Farmland, a safe bet for investors, "is a $2.4 trillion sector in the U.S., which is the world's leading agricultural exporting country," Ward writes. "Generally, as the price of goods produced using agricultural commodities rises, the value of farmland also increases. And with the average age of U.S. farmers around 58 and less than one percent of the nation's farmland owned by institutional investors, companies see a lot of opportunity to expand their portfolios."

Since 1970 "farmland produced an average return of 10.27 percent, which according to the TIAA | Center for Farmland Research at the University of Illinois, reflects cash rent plus capital gains less property taxes," Ward notes. "Comparatively, the S&P 500 returned 6.79 percent during that period, while the NASDAQ gained 9.63 percent."

Todd Kuethe, an agricultural economist at the University of Illinois, "cautioned that investing in farmland isn't for everyone," Ward reports. "That's in part because farmland is expensive to buy and sell in transactions that require a large amount of time to identify a buyer and complete a sale." Kuethe told Ward, "There's an old joke: 'It's a get rich slowly investment.' It's a way of managing wealth across a couple of generations."
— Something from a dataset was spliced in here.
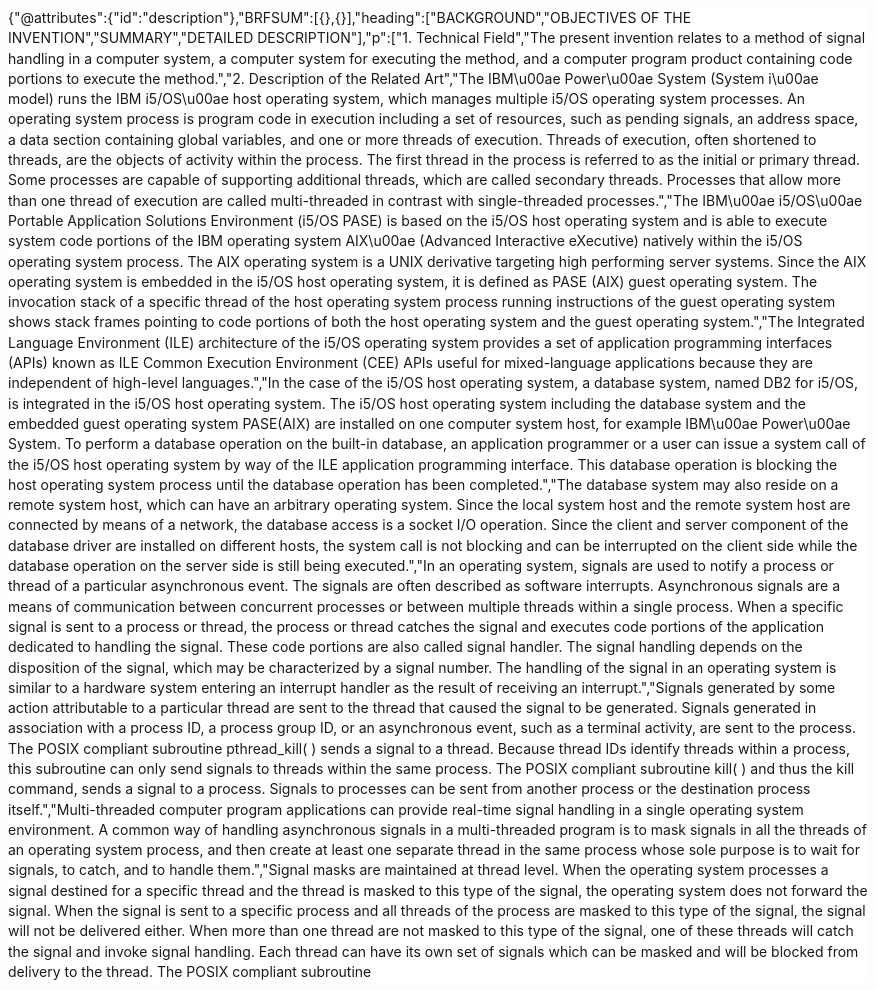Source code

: {"@attributes":{"id":"description"},"BRFSUM":[{},{}],"heading":["BACKGROUND","OBJECTIVES OF THE INVENTION","SUMMARY","DETAILED DESCRIPTION"],"p":["1. Technical Field","The present invention relates to a method of signal handling in a computer system, a computer system for executing the method, and a computer program product containing code portions to execute the method.","2. Description of the Related Art","The IBM\u00ae Power\u00ae System (System i\u00ae model) runs the IBM i5\/OS\u00ae host operating system, which manages multiple i5\/OS operating system processes. An operating system process is program code in execution including a set of resources, such as pending signals, an address space, a data section containing global variables, and one or more threads of execution. Threads of execution, often shortened to threads, are the objects of activity within the process. The first thread in the process is referred to as the initial or primary thread. Some processes are capable of supporting additional threads, which are called secondary threads. Processes that allow more than one thread of execution are called multi-threaded in contrast with single-threaded processes.","The IBM\u00ae i5\/OS\u00ae Portable Application Solutions Environment (i5\/OS PASE) is based on the i5\/OS host operating system and is able to execute system code portions of the IBM operating system AIX\u00ae (Advanced Interactive eXecutive) natively within the i5\/OS operating system process. The AIX operating system is a UNIX derivative targeting high performing server systems. Since the AIX operating system is embedded in the i5\/OS host operating system, it is defined as PASE (AIX) guest operating system. The invocation stack of a specific thread of the host operating system process running instructions of the guest operating system shows stack frames pointing to code portions of both the host operating system and the guest operating system.","The Integrated Language Environment (ILE) architecture of the i5\/OS operating system provides a set of application programming interfaces (APIs) known as ILE Common Execution Environment (CEE) APIs useful for mixed-language applications because they are independent of high-level languages.","In the case of the i5\/OS host operating system, a database system, named DB2 for i5\/OS, is integrated in the i5\/OS host operating system. The i5\/OS host operating system including the database system and the embedded guest operating system PASE(AIX) are installed on one computer system host, for example IBM\u00ae Power\u00ae System. To perform a database operation on the built-in database, an application programmer or a user can issue a system call of the i5\/OS host operating system by way of the ILE application programming interface. This database operation is blocking the host operating system process until the database operation has been completed.","The database system may also reside on a remote system host, which can have an arbitrary operating system. Since the local system host and the remote system host are connected by means of a network, the database access is a socket I\/O operation. Since the client and server component of the database driver are installed on different hosts, the system call is not blocking and can be interrupted on the client side while the database operation on the server side is still being executed.","In an operating system, signals are used to notify a process or thread of a particular asynchronous event. The signals are often described as software interrupts. Asynchronous signals are a means of communication between concurrent processes or between multiple threads within a single process. When a specific signal is sent to a process or thread, the process or thread catches the signal and executes code portions of the application dedicated to handling the signal. These code portions are also called signal handler. The signal handling depends on the disposition of the signal, which may be characterized by a signal number. The handling of the signal in an operating system is similar to a hardware system entering an interrupt handler as the result of receiving an interrupt.","Signals generated by some action attributable to a particular thread are sent to the thread that caused the signal to be generated. Signals generated in association with a process ID, a process group ID, or an asynchronous event, such as a terminal activity, are sent to the process. The POSIX compliant subroutine pthread_kill( ) sends a signal to a thread. Because thread IDs identify threads within a process, this subroutine can only send signals to threads within the same process. The POSIX compliant subroutine kill( ) and thus the kill command, sends a signal to a process. Signals to processes can be sent from another process or the destination process itself.","Multi-threaded computer program applications can provide real-time signal handling in a single operating system environment. A common way of handling asynchronous signals in a multi-threaded program is to mask signals in all the threads of an operating system process, and then create at least one separate thread in the same process whose sole purpose is to wait for signals, to catch, and to handle them.","Signal masks are maintained at thread level. When the operating system processes a signal destined for a specific thread and the thread is masked to this type of the signal, the operating system does not forward the signal. When the signal is sent to a specific process and all threads of the process are masked to this type of the signal, the signal will not be delivered either. When more than one thread are not masked to this type of the signal, one of these threads will catch the signal and invoke signal handling. Each thread can have its own set of signals which can be masked and will be blocked from delivery to the thread. The POSIX compliant subroutine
While land prices have dipped in recent years along with the global downturn in commodity prices, "Kuethe still sees a positive long-term outlook for land prices and growth for investing in farmland,'" Ward writes. He said, "By 2050, we will have nine billion people on the planet. Globally, we'll have to almost double our food producing capability. As people get wealthier, they get more of their calories from protein, which means more feed is required for livestock and also means that more crops has to be grown."